◆ CHECK YOUR UNDERSTANDING:
[A] List every percentage figure stated in the Covid-19 vaccination text, with what each one measures.
[B] Rewrite the paragraph of the Covid-19 vaccination text that begins "Health director-general Dr Noor Hisham Abdullah" as a short list of its main facts.

◆ SELECTED TEXT:
◆ ◆ ◆

Health director-general Dr Noor Hisham Abdullah reported on July 27 a 12 per cent rate of breakthrough infections in Malaysia that day, as 1,941 of 16,117 new infections had “vaccination history”; he did not specify if vaccination history comprised both partial and complete vaccination.
Dr Lee said the United Kingdom is now seeing a divergence in infection rates from mortality rates, as the latter has dropped significantly.
Citing UK government statistics, Dr Lee noted that the number of Covid-19 cases in the UK has shown an increase in the past month, despite over two in three adults being fully vaccinated.
Hospital admissions are increasing less than cases, but mortality rates are not increasing significantly. “(This is the) impact of the high vaccination rates,” Dr Lee said.
Peter Horby, chair of the government’s New and Emerging Respiratory Virus Threats Advisory Group (NERVTAG), recently told the BBC’s “Andrew Marr Show” that while vaccinations have weakened the link between Covid-19 and serious illness and death, it is “not completely broken”.
“We’re definitely seeing increasing infection rates, but what we’re seeing is a much lower level of hospitalisation, so that link is really, really much weaker which is really fantastic but it’s not completely broken,” Horby was quoted as saying.
University Malaya Medical Centre (UMMC) epidemiologist and public health specialist Prof Dr Sanjay Rampal said vaccine effectiveness against hospitalisation at the population level is directly related to the percentage of the population vaccinated.
A recent UK study by Stowe et al had estimated that the vaccine effectiveness against hospitalisation due to the Delta strains for the Pfizer-BioNTech and AstraZeneca-Oxford vaccines was 96 per cent and 92 per cent respectively.
He said the results are consistent with other studies that a vaccinated population drastically reduces the risks of hospitalisation secondary to Covid-19 infection.
“Likewise, it is anticipated that a lower proportion of Covid-19 cases would require hospitalisation as more of the population gets vaccinated in Malaysia. The effect of the vaccination programme will be more pronounced in states with higher proportions of vaccinated populations,” Dr Sanjay told CodeBlue.

◆ ◆ ◆

◆ INPUT DATA:
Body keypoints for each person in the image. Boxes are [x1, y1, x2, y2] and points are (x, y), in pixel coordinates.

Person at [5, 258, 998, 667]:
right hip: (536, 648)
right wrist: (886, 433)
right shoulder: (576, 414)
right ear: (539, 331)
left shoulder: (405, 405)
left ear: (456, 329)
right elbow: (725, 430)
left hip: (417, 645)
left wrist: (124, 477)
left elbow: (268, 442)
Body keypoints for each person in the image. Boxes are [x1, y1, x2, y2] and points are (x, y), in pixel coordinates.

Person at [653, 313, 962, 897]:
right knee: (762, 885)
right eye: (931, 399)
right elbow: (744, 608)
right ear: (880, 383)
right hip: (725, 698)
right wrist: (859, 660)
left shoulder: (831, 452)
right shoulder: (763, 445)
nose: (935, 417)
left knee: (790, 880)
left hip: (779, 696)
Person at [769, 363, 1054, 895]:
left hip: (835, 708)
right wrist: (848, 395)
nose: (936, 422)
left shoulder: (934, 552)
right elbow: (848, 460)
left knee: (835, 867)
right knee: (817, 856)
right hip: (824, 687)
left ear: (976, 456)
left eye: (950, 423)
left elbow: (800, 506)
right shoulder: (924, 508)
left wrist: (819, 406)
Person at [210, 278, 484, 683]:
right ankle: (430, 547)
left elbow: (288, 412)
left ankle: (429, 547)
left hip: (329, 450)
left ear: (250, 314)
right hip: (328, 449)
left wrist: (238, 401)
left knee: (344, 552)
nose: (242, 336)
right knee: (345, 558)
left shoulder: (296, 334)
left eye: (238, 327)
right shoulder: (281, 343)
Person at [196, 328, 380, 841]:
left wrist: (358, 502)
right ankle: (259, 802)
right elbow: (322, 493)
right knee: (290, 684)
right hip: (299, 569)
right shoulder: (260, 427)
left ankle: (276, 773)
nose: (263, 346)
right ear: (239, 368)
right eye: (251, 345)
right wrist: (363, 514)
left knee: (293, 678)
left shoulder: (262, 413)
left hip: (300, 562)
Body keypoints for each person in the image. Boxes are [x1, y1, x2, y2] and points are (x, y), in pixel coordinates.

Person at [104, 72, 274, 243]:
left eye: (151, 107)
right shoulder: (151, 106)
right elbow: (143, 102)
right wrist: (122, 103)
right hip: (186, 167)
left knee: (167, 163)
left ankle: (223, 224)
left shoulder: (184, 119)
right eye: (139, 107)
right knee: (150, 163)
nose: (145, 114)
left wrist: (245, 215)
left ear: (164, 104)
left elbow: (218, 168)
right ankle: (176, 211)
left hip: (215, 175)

◆ ◆ ◆

◆ PER-TASK ANSWERS:
[A]
- 12 percent: the rate of breakthrough infections in Malaysia on July 27
- 96 percent: the estimated effectiveness of the Pfizer-BioNTech vaccine against hospitalization due to the Delta strains, from the UK study by Stowe et al
- 92 percent: the estimated effectiveness of the AstraZeneca-Oxford vaccine against hospitalization due to the Delta strains, from the same study

[B]
- On July 27, Health director-general Dr Noor Hisham Abdullah reported a 12 percent breakthrough infection rate in Malaysia for that day.
- Of 16,117 new infections, 1,941 had "vaccination history."
- He did not say whether vaccination history covered both partial and complete vaccination.